● WORK INSTRUCTIONS:
Render every line of the rows below as a JSON list of strings, one string per line, skipping any blank lines.

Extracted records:

..............................

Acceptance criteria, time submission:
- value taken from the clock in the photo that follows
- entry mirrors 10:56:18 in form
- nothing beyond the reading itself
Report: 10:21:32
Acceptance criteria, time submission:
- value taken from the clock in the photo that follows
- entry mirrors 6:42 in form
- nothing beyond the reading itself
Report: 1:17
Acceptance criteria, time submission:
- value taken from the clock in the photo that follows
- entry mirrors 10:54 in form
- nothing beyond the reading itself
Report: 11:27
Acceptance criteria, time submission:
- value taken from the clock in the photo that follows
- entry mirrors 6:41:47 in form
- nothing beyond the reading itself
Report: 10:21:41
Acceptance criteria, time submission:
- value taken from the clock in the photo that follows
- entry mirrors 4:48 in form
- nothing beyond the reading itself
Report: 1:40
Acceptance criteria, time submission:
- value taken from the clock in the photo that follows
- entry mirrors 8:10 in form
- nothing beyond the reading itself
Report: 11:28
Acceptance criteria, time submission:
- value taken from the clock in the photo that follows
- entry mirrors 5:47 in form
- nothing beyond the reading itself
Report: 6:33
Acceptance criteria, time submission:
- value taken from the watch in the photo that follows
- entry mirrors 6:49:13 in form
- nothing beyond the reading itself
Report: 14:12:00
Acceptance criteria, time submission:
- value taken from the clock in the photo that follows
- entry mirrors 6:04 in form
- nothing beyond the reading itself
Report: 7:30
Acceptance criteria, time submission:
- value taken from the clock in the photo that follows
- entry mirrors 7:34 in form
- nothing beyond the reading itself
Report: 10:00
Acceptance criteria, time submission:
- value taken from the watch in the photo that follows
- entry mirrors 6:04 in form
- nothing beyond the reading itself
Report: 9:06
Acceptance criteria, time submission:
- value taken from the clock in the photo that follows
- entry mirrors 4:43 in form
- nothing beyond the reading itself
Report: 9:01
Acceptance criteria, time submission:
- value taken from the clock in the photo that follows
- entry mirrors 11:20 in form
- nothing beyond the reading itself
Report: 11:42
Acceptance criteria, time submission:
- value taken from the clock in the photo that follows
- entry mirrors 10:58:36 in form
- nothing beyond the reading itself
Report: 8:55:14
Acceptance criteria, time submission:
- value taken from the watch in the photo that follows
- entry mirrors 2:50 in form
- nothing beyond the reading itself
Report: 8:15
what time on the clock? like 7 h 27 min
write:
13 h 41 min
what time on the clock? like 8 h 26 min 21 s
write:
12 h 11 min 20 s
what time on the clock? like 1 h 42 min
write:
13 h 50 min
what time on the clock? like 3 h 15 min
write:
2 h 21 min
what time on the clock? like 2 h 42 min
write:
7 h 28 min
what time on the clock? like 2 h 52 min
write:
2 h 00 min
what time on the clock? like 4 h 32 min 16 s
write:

..............................

● SOLUTION TO THIS PROBLEM:
[
  "Acceptance criteria, time submission:",
  "- value taken from the clock in the photo that follows",
  "- entry mirrors 10:56:18 in form",
  "- nothing beyond the reading itself",
  "Report: 10:21:32",
  "Acceptance criteria, time submission:",
  "- value taken from the clock in the photo that follows",
  "- entry mirrors 6:42 in form",
  "- nothing beyond the reading itself",
  "Report: 1:17",
  "Acceptance criteria, time submission:",
  "- value taken from the clock in the photo that follows",
  "- entry mirrors 10:54 in form",
  "- nothing beyond the reading itself",
  "Report: 11:27",
  "Acceptance criteria, time submission:",
  "- value taken from the clock in the photo that follows",
  "- entry mirrors 6:41:47 in form",
  "- nothing beyond the reading itself",
  "Report: 10:21:41",
  "Acceptance criteria, time submission:",
  "- value taken from the clock in the photo that follows",
  "- entry mirrors 4:48 in form",
  "- nothing beyond the reading itself",
  "Report: 1:40",
  "Acceptance criteria, time submission:",
  "- value taken from the clock in the photo that follows",
  "- entry mirrors 8:10 in form",
  "- nothing beyond the reading itself",
  "Report: 11:28",
  "Acceptance criteria, time submission:",
  "- value taken from the clock in the photo that follows",
  "- entry mirrors 5:47 in form",
  "- nothing beyond the reading itself",
  "Report: 6:33",
  "Acceptance criteria, time submission:",
  "- value taken from the watch in the photo that follows",
  "- entry mirrors 6:49:13 in form",
  "- nothing beyond the reading itself",
  "Report: 14:12:00",
  "Acceptance criteria, time submission:",
  "- value taken from the clock in the photo that follows",
  "- entry mirrors 6:04 in form",
  "- nothing beyond the reading itself",
  "Report: 7:30",
  "Acceptance criteria, time submission:",
  "- value taken from the clock in the photo that follows",
  "- entry mirrors 7:34 in form",
  "- nothing beyond the reading itself",
  "Report: 10:00",
  "Acceptance criteria, time submission:",
  "- value taken from the watch in the photo that follows",
  "- entry mirrors 6:04 in form",
  "- nothing beyond the reading itself",
  "Report: 9:06",
  "Acceptance criteria, time submission:",
  "- value taken from the clock in the photo that follows",
  "- entry mirrors 4:43 in form",
  "- nothing beyond the reading itself",
  "Report: 9:01",
  "Acceptance criteria, time submission:",
  "- value taken from the clock in the photo that follows",
  "- entry mirrors 11:20 in form",
  "- nothing beyond the reading itself",
  "Report: 11:42",
  "Acceptance criteria, time submission:",
  "- value taken from the clock in the photo that follows",
  "- entry mirrors 10:58:36 in form",
  "- nothing beyond the reading itself",
  "Report: 8:55:14",
  "Acceptance criteria, time submission:",
  "- value taken from the watch in the photo that follows",
  "- entry mirrors 2:50 in form",
  "- nothing beyond the reading itself",
  "Report: 8:15",
  "what time on the clock? like 7 h 27 min",
  "write:",
  "13 h 41 min",
  "what time on the clock? like 8 h 26 min 21 s",
  "write:",
  "12 h 11 min 20 s",
  "what time on the clock? like 1 h 42 min",
  "write:",
  "13 h 50 min",
  "what time on the clock? like 3 h 15 min",
  "write:",
  "2 h 21 min",
  "what time on the clock? like 2 h 42 min",
  "write:",
  "7 h 28 min",
  "what time on the clock? like 2 h 52 min",
  "write:",
  "2 h 00 min",
  "what time on the clock? like 4 h 32 min 16 s",
  "write:"
]